The available systemic reviews [67] and prospective studies [74] indicate that there is a strong association between high salt diet and cancer risk. Hence reducing the salt content in the diet as recommended by the WHO [75] will reduce the disease burden in the population, and it will be a cost-effective way for disease prevention.

Conclusions and future perspective

A high salt (NaCl) diet has various effects on the complex immune system leading to the activation of diverse inflammatory mediators which share the common inflammatory pathway. In autoimmune disorders, osmotic stress induces the activation of the stress kinase gene p38, which in turn activates several downstream mediators, notably NFAT5 and SGK1, leading to stable induction of proinflammatory Th17 cells.

In inflammatory bowel diseases, a high salt diet was found to affect the gut immune system as well as the microbiota. By disrupting the homeostasis in the gut, a high salt diet leads to activation of inflammatory mediators which are involved in activation and recruitment of Th17 cells.

A high salt diet affects the endothelium of blood vessels by reducing the availability of nitric oxide, mediated by IL-17, leading to the stiffening of the blood vessels. Additionally, IL-17 was found to reduce the excretion of sodium via the kidneys, resulting in its accumulation in serum.

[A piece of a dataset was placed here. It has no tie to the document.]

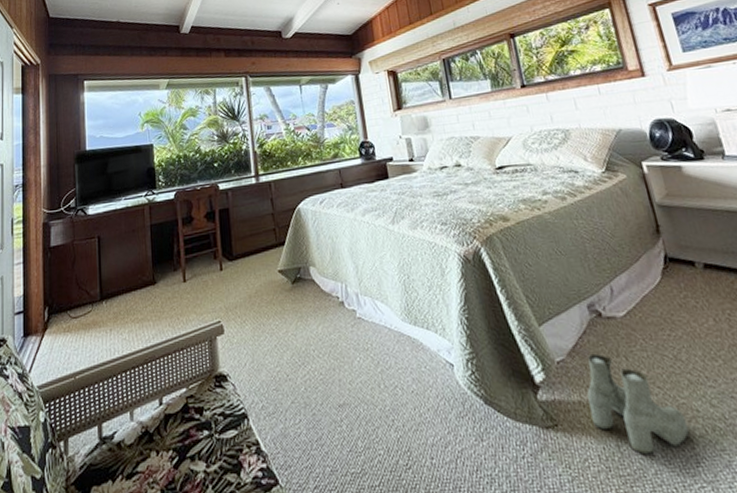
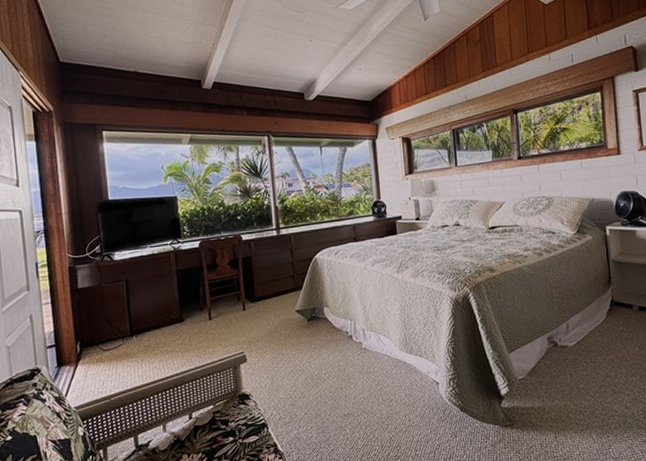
boots: present [587,353,690,454] -> none [538,373,608,442]

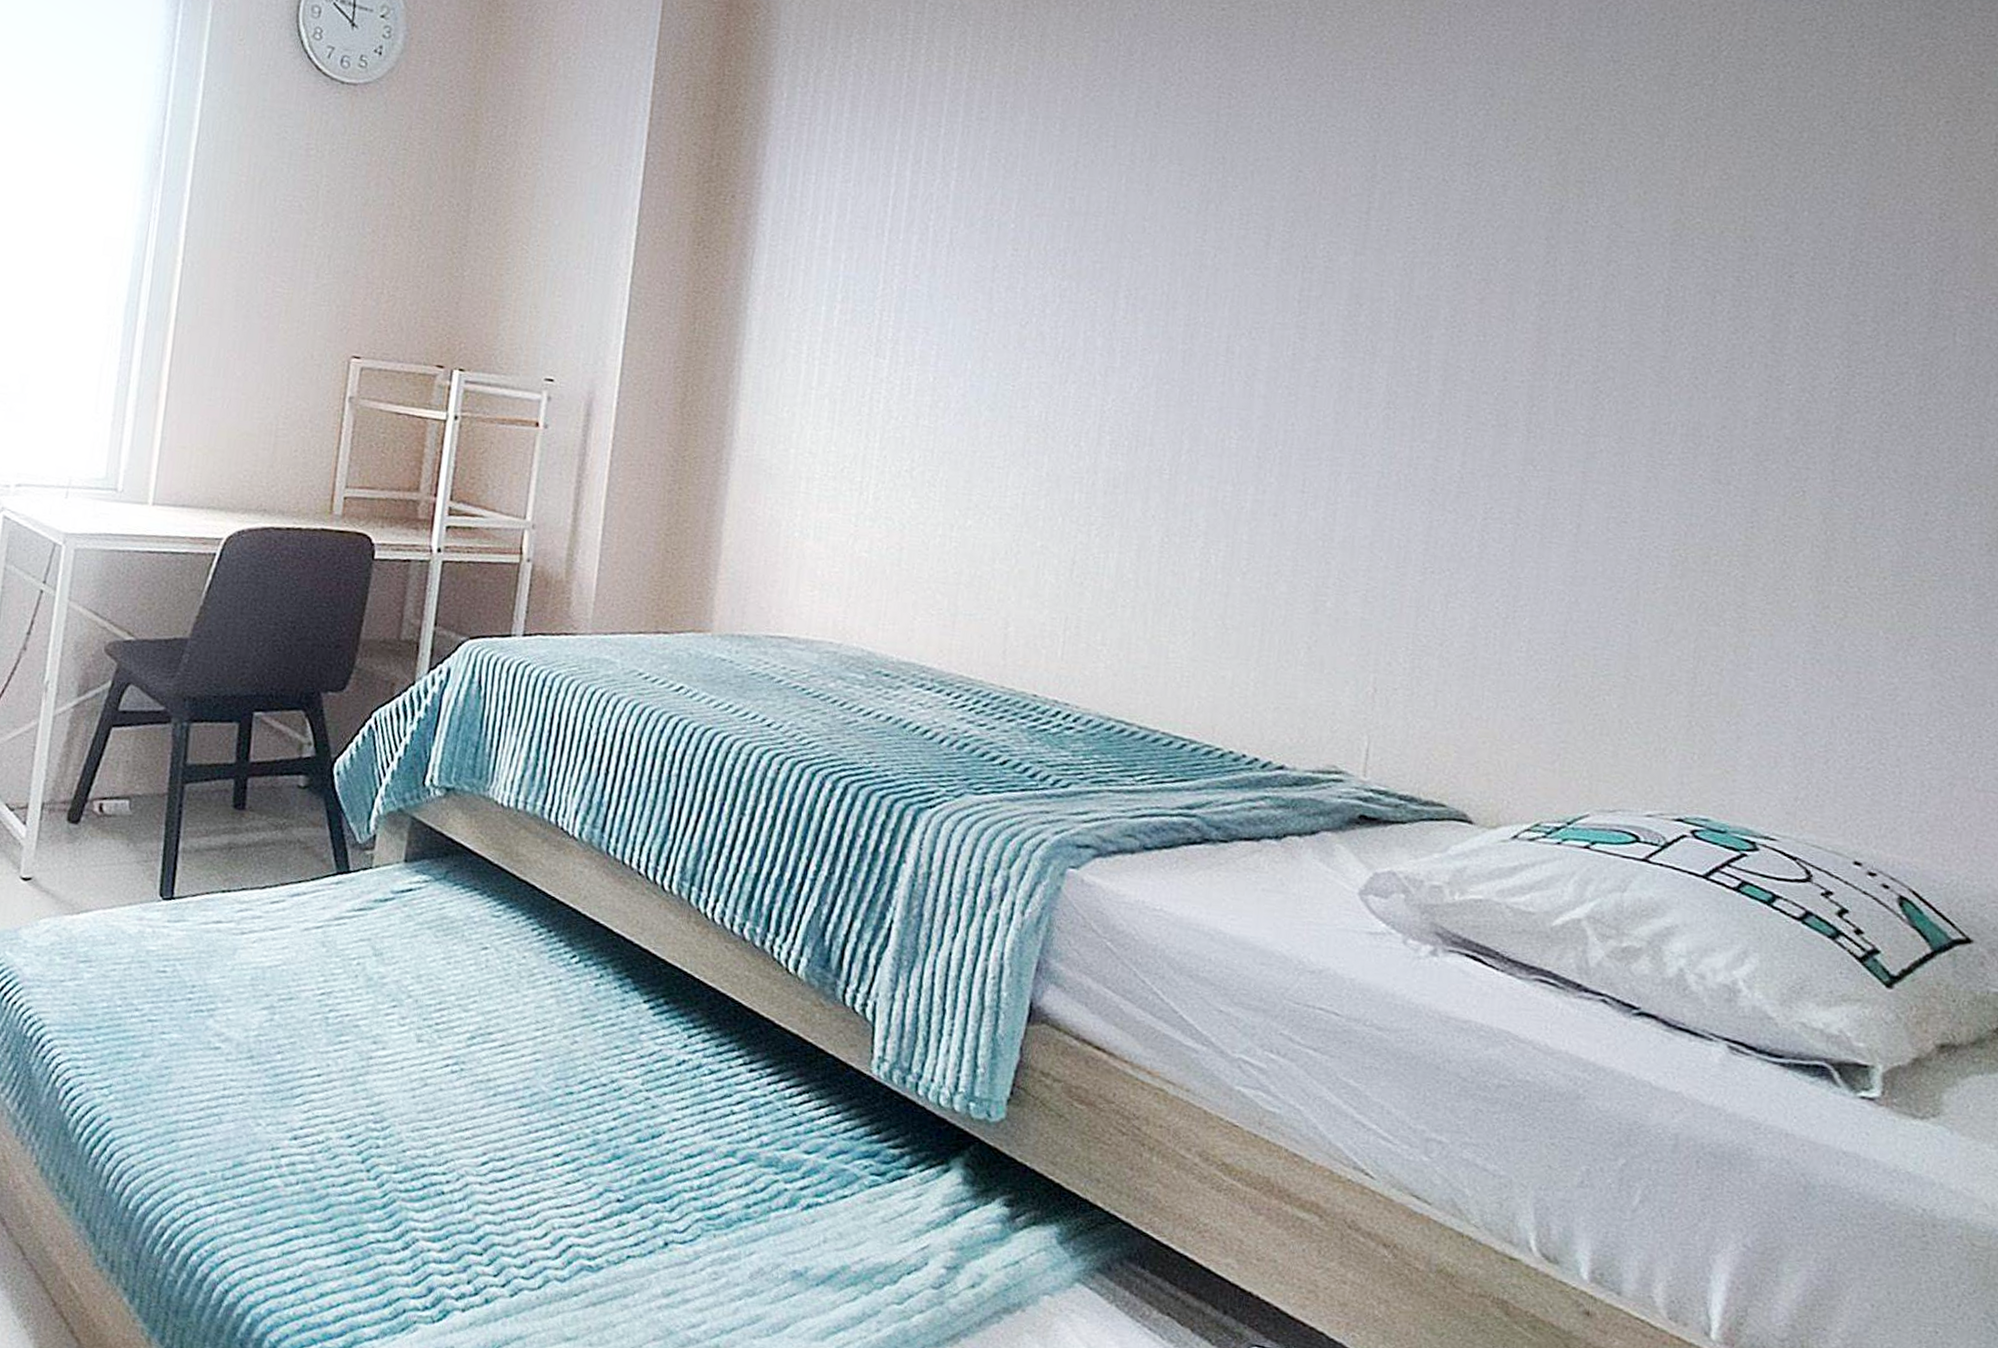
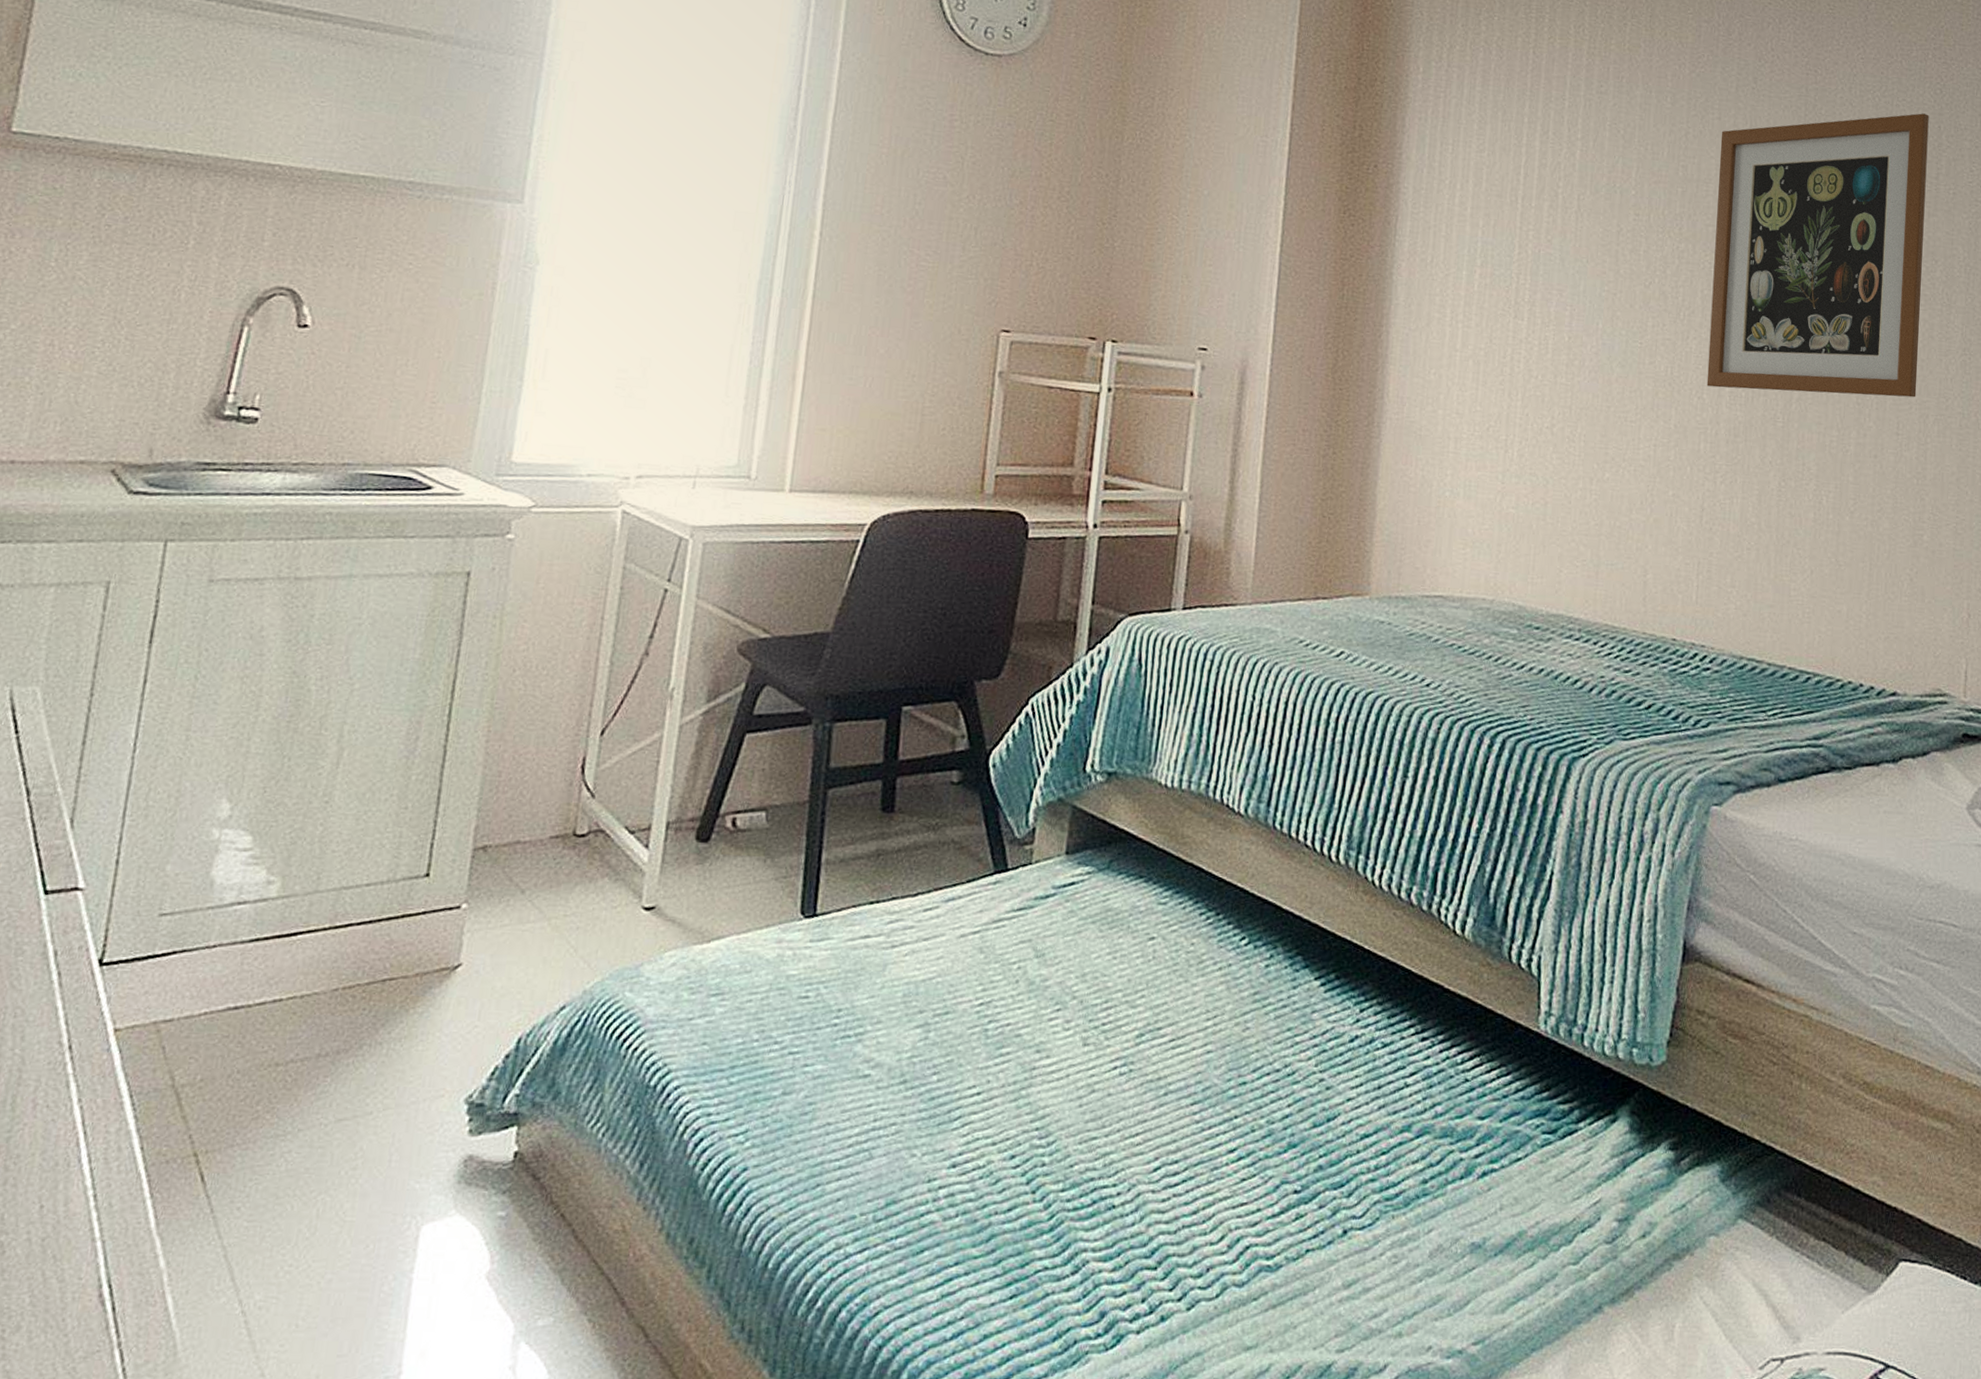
wall art: none [1085,140,1363,453] -> present [1706,113,1929,398]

By these mechanisms, a high salt diet increases systemic vascular resistance, leading to hypertension.

A high salt diet provides a favorable environment for the tumor cells to survive and proliferate. High salt concentration in the tumor tissue favors the production of lactic acid, which protects the tumor cells from immune attack. In addition, high salt also favors angiogenesis by increasing VEGF, thereby providing nutrition to tumor cells and promoting tumor cell growth and proliferation.

Though high salt consumption has several deleterious effects on human health, lack of awareness among the public results in continued high salt usage and hence an increase in the incidence of IMIDs. Studies to explore the association between high salt usage and immune-mediated inflammatory diseases are in the initial phase or limited. By extensively studying these molecular pathways, various pharmacological drugs targeting the IMIDs can be explored. By creating awareness among the general public, the disease burden caused by excessive salt intake can be minimized.

Available evidence suggests that there is a high likelihood of a high salt diet being implicated as a risk factor for several diseases including cancer, hypertension, and cardiovascular diseases. This article is an attempt to highlight the harmful effects of these dietary habits and would like to emphasize the importance of reducing salt content for health and disease. There is a lacuna in the literature regarding the possible mechanisms through which a high salt diet can act as a risk factor for several diseases mentioned in this article, which need further probing.

Conflict of interest

The authors declare no conflict of interest.